Task >> No pictures belong in the answer. Repeat all the entries exactly.

Stored data entries:
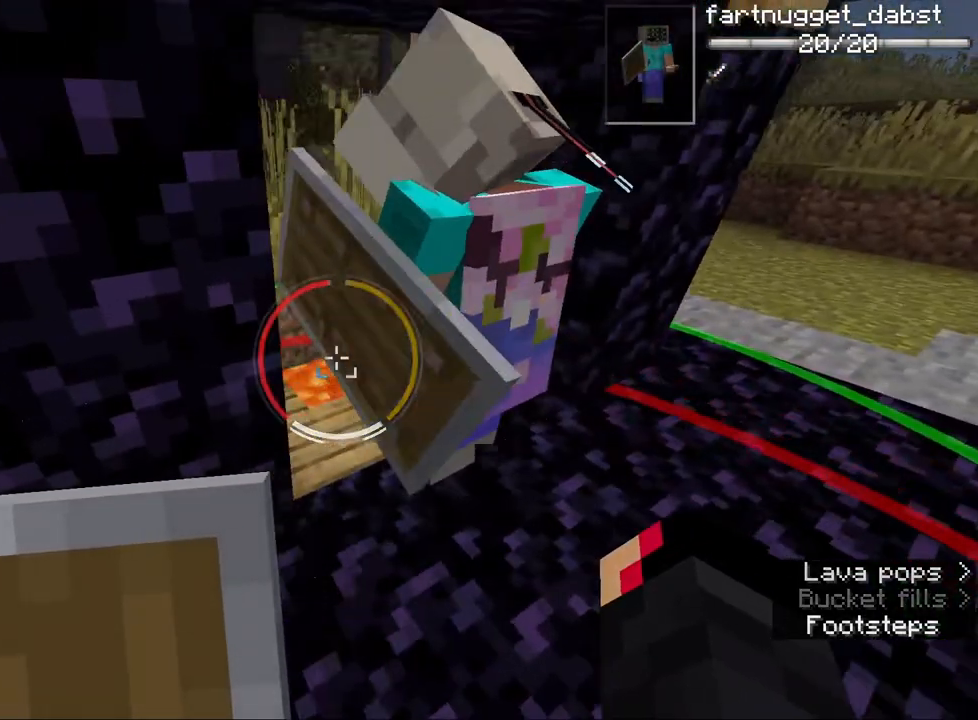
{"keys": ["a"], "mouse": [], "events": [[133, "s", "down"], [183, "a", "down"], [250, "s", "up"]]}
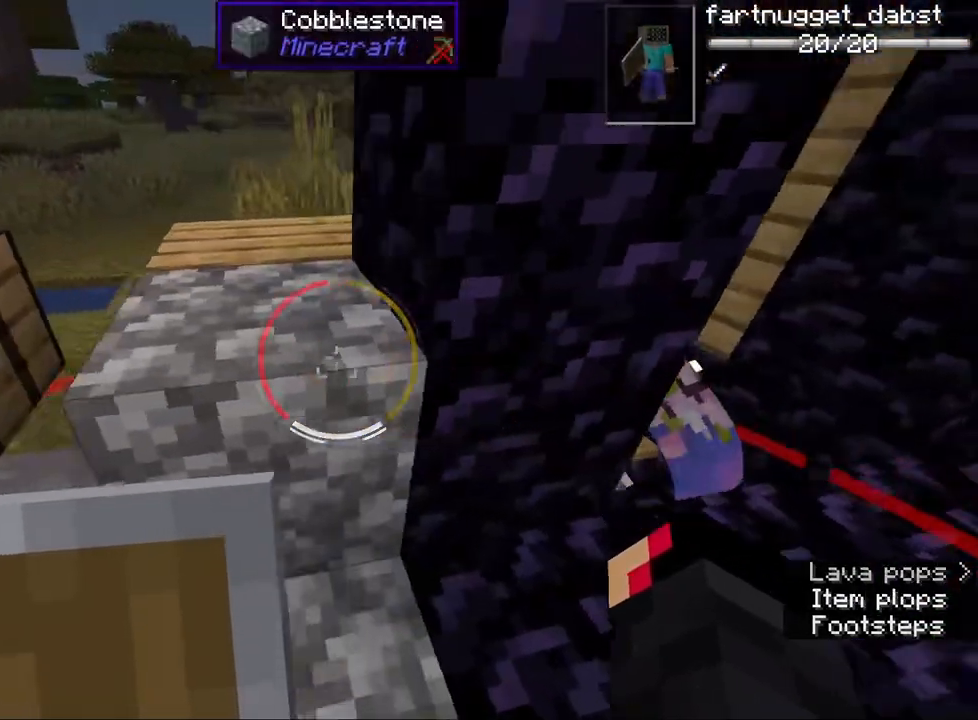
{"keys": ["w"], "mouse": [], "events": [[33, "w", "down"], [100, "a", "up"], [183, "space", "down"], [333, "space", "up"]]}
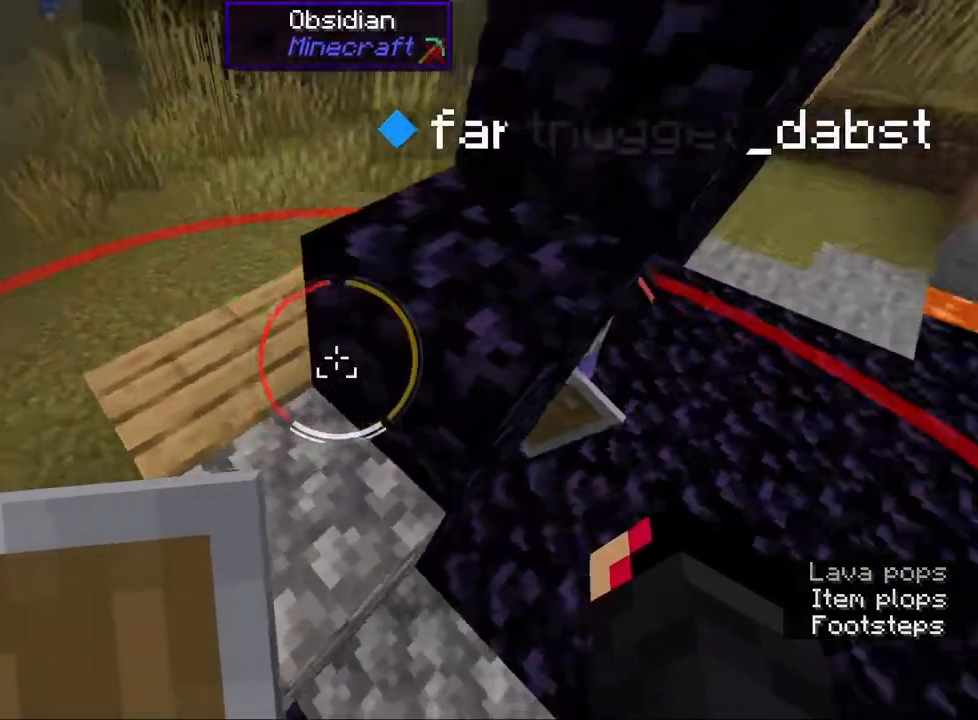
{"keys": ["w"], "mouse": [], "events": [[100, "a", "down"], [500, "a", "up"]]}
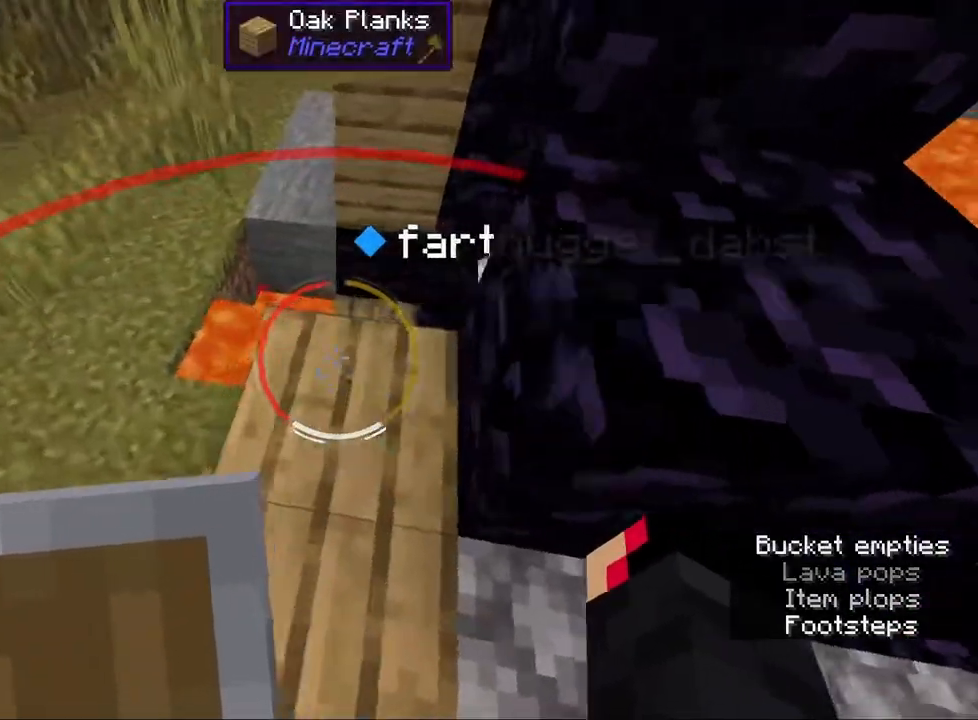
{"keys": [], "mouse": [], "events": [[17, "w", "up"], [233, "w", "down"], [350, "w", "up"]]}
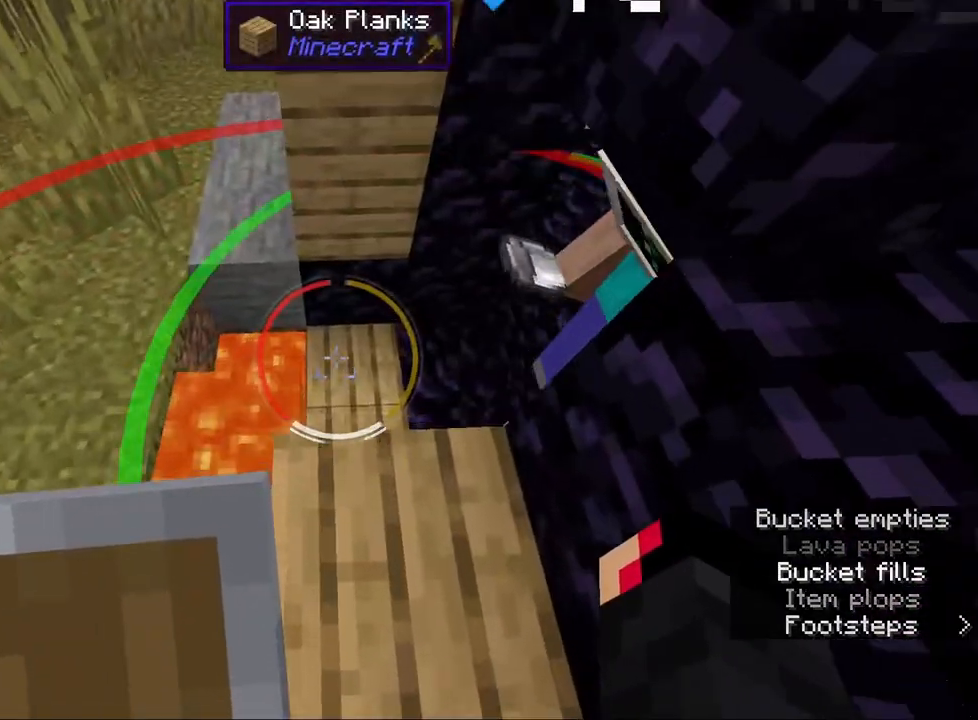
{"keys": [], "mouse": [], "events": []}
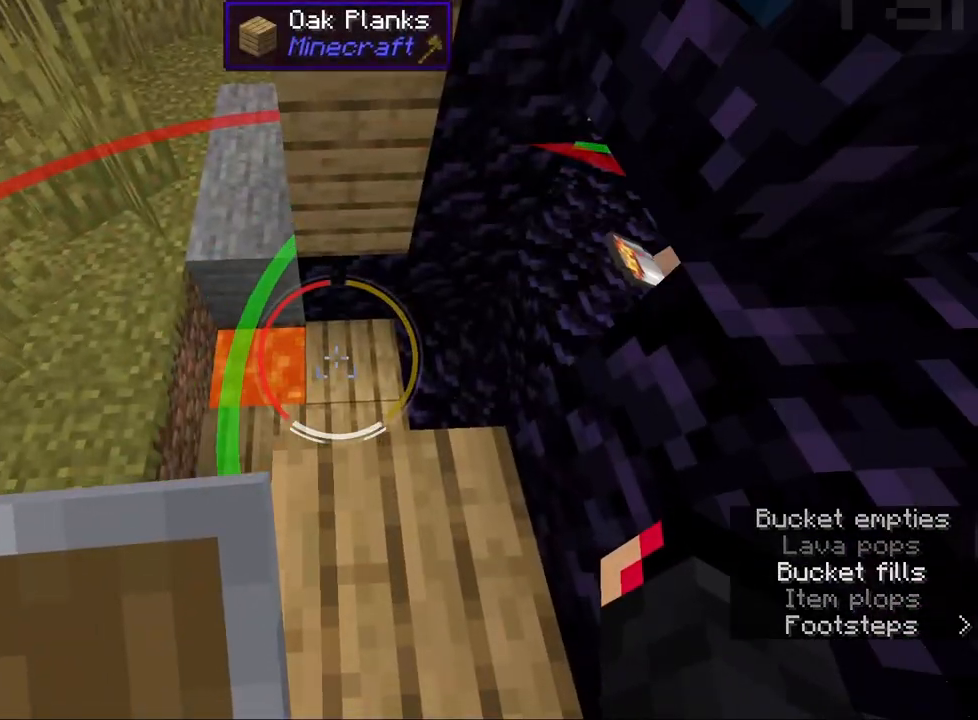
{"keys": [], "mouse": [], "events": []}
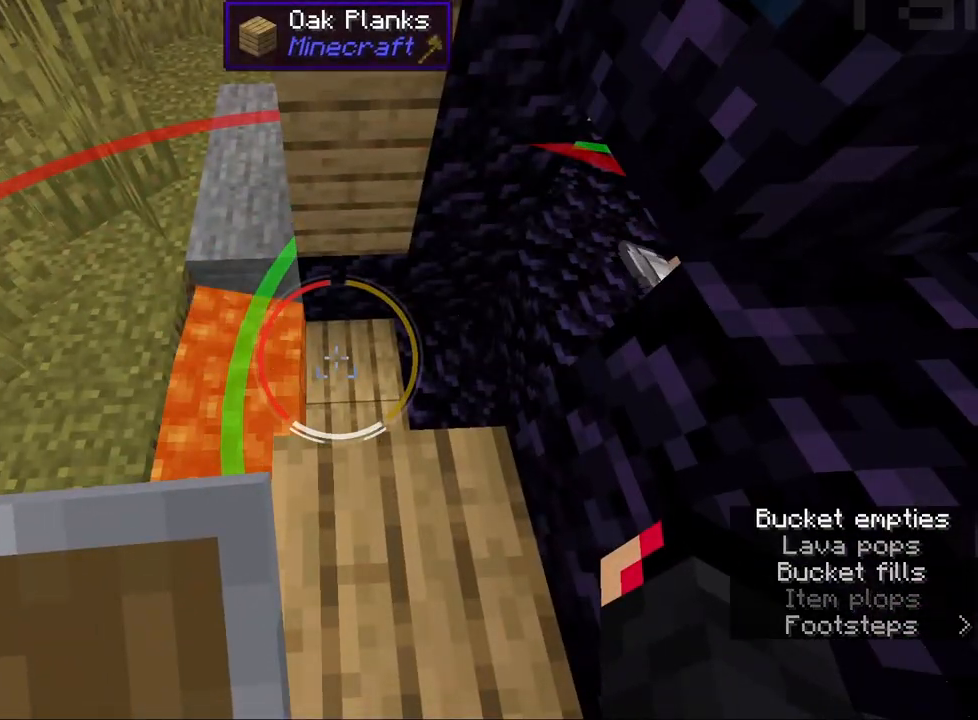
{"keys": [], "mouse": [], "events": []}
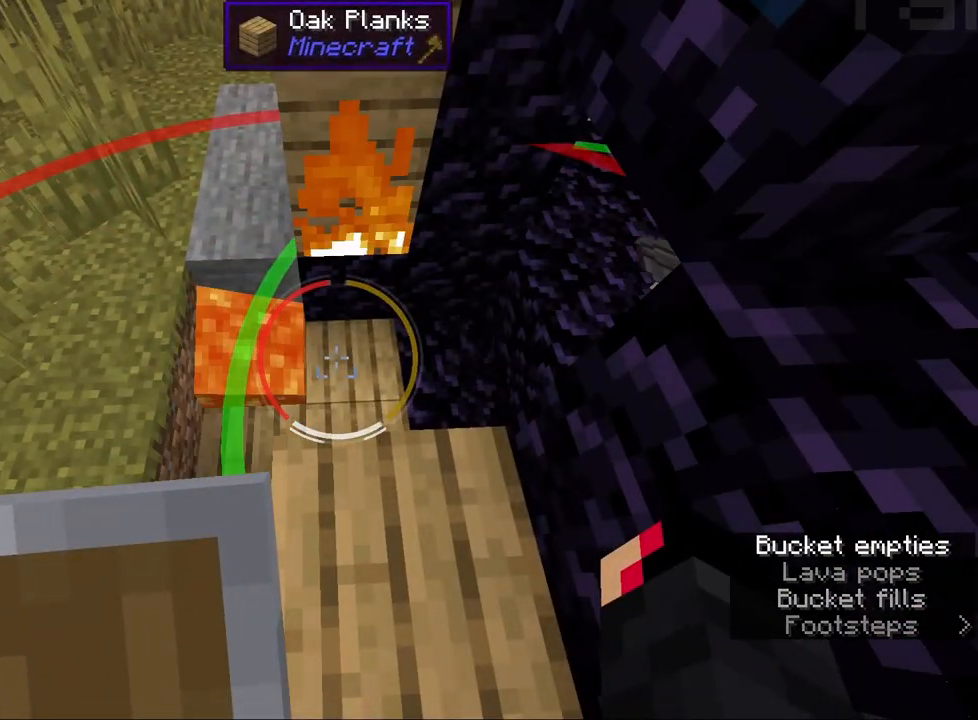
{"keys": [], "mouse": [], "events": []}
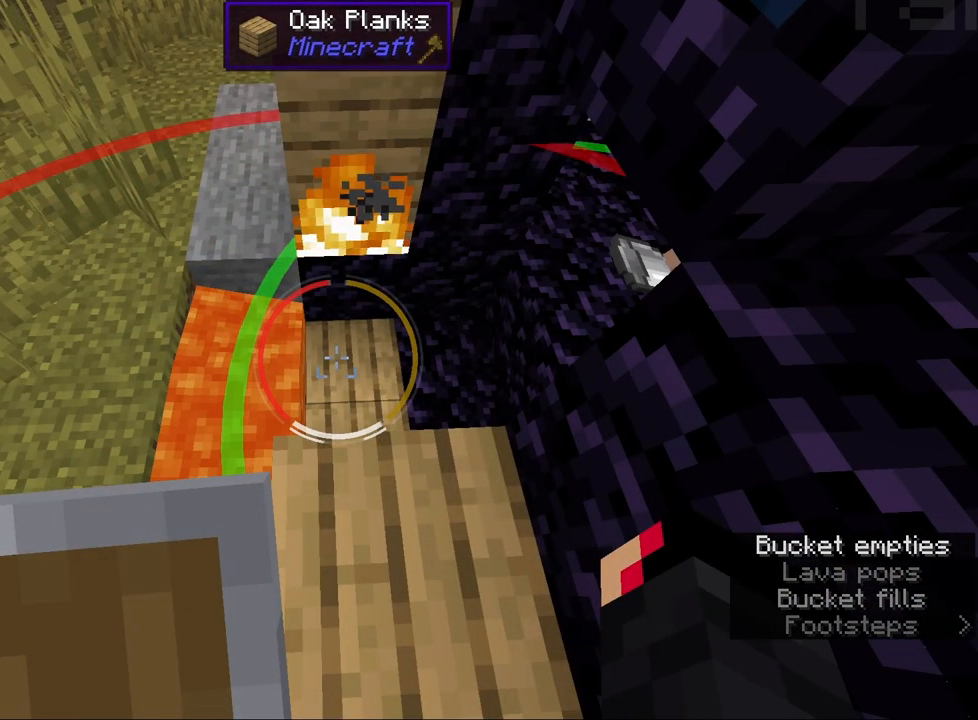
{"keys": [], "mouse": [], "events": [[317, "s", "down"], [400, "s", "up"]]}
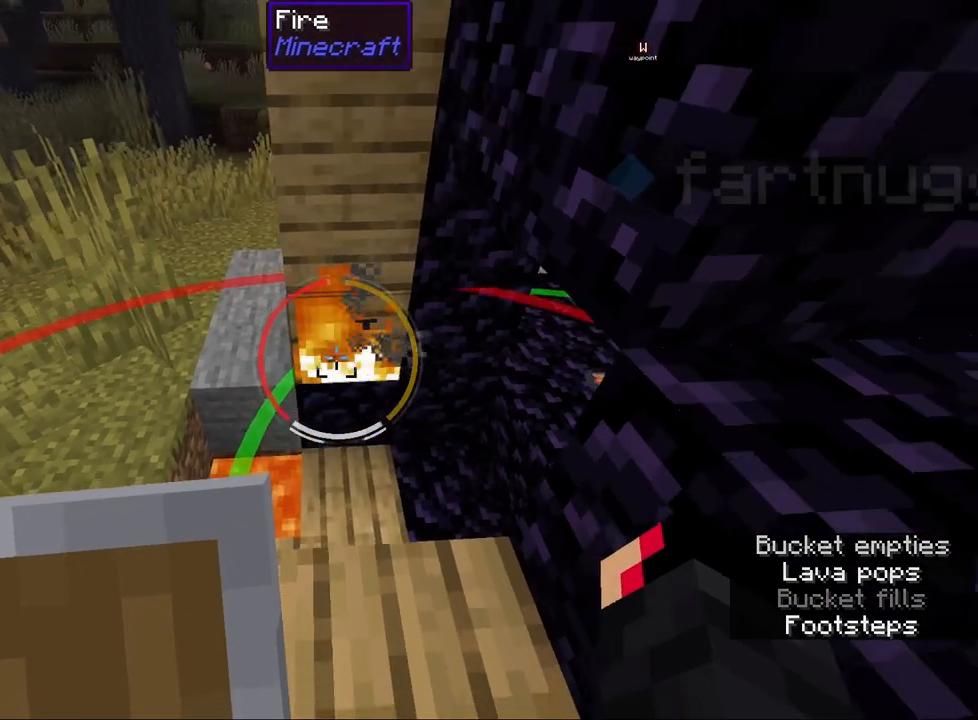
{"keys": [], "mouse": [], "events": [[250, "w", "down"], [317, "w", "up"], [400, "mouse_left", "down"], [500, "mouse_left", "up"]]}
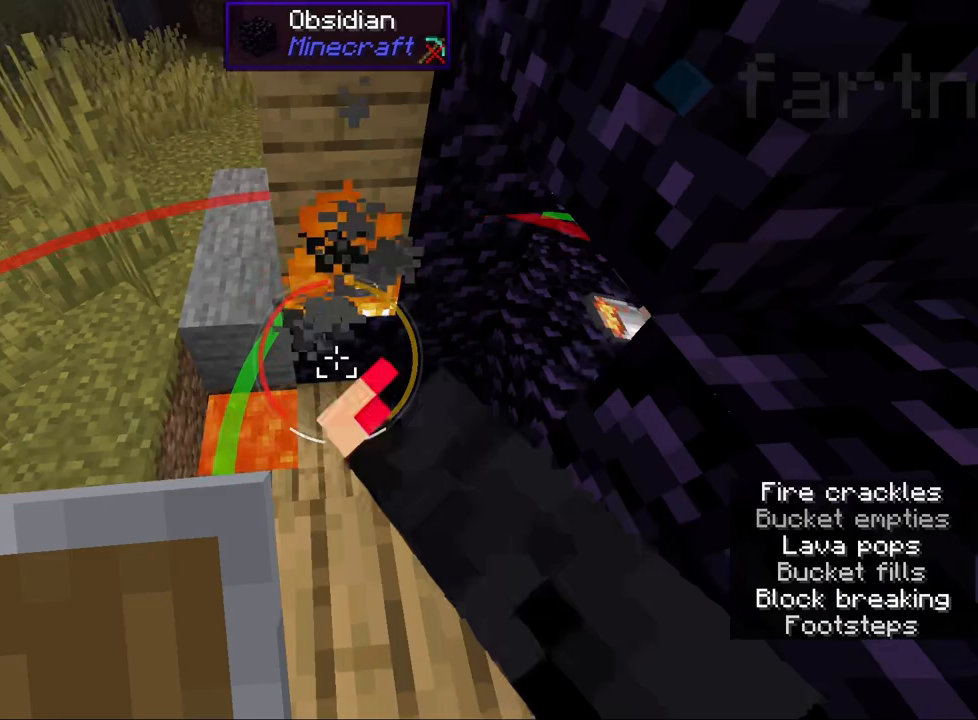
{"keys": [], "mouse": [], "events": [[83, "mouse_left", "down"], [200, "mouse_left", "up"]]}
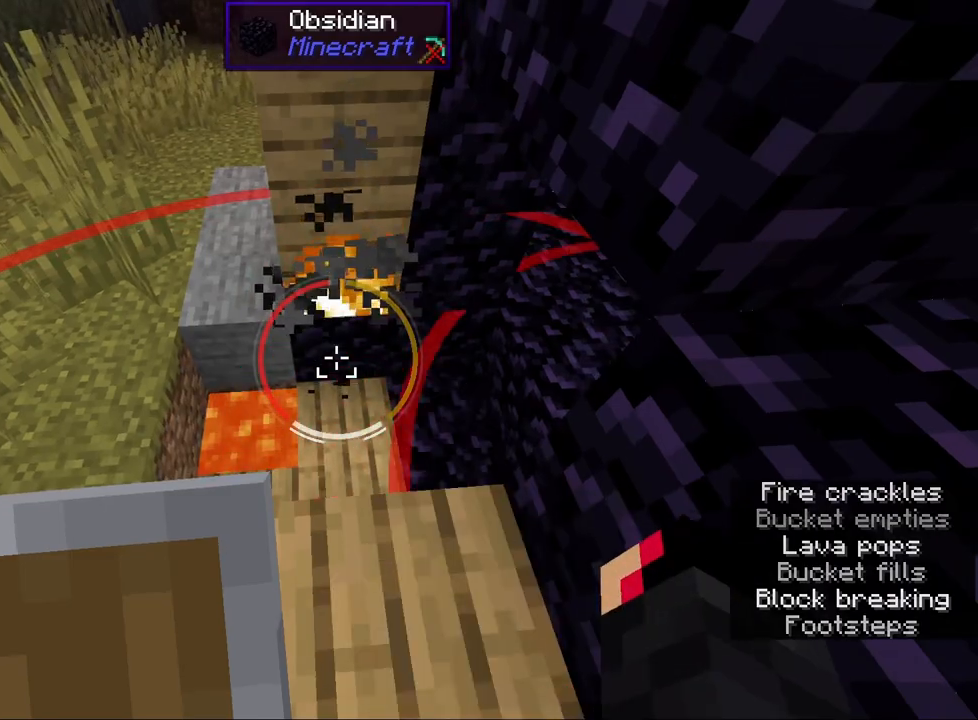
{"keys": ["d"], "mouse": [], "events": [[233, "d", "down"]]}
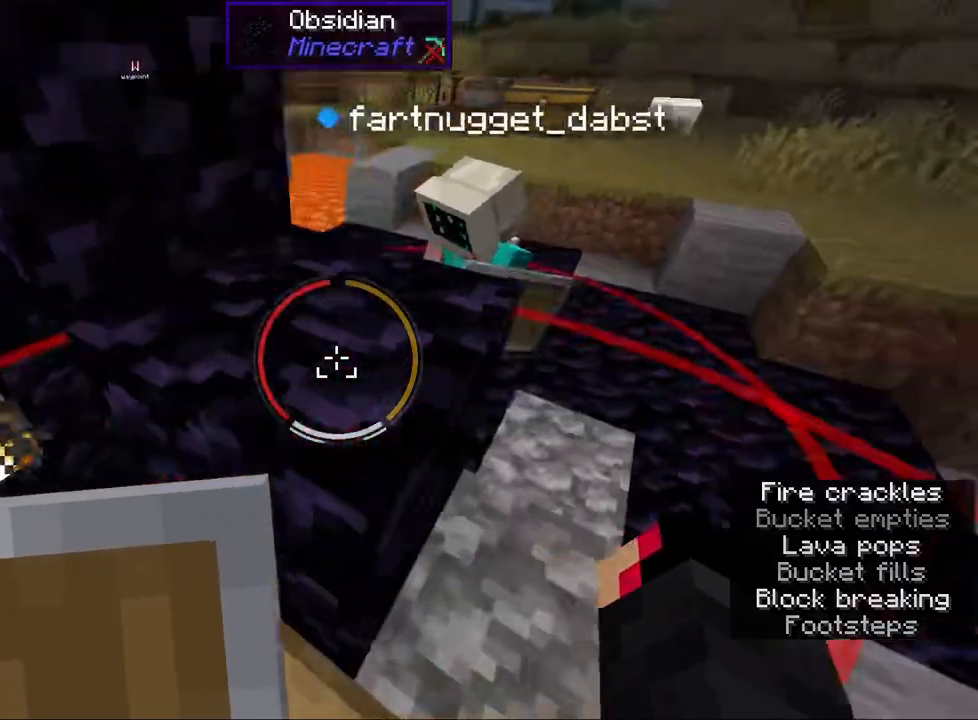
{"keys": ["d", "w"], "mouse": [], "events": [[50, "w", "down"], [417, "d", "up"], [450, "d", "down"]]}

Final answer >>
{"keys": ["a"], "mouse": [], "events": [[133, "s", "down"], [183, "a", "down"], [250, "s", "up"]]}
{"keys": ["w"], "mouse": [], "events": [[33, "w", "down"], [100, "a", "up"], [183, "space", "down"], [333, "space", "up"]]}
{"keys": ["w"], "mouse": [], "events": [[100, "a", "down"], [500, "a", "up"]]}
{"keys": [], "mouse": [], "events": [[17, "w", "up"], [233, "w", "down"], [350, "w", "up"]]}
{"keys": [], "mouse": [], "events": []}
{"keys": [], "mouse": [], "events": []}
{"keys": [], "mouse": [], "events": []}
{"keys": [], "mouse": [], "events": []}
{"keys": [], "mouse": [], "events": [[317, "s", "down"], [400, "s", "up"]]}
{"keys": [], "mouse": [], "events": [[250, "w", "down"], [317, "w", "up"], [400, "mouse_left", "down"], [500, "mouse_left", "up"]]}
{"keys": [], "mouse": [], "events": [[83, "mouse_left", "down"], [200, "mouse_left", "up"]]}
{"keys": ["d"], "mouse": [], "events": [[233, "d", "down"]]}
{"keys": ["d", "w"], "mouse": [], "events": [[50, "w", "down"], [417, "d", "up"], [450, "d", "down"]]}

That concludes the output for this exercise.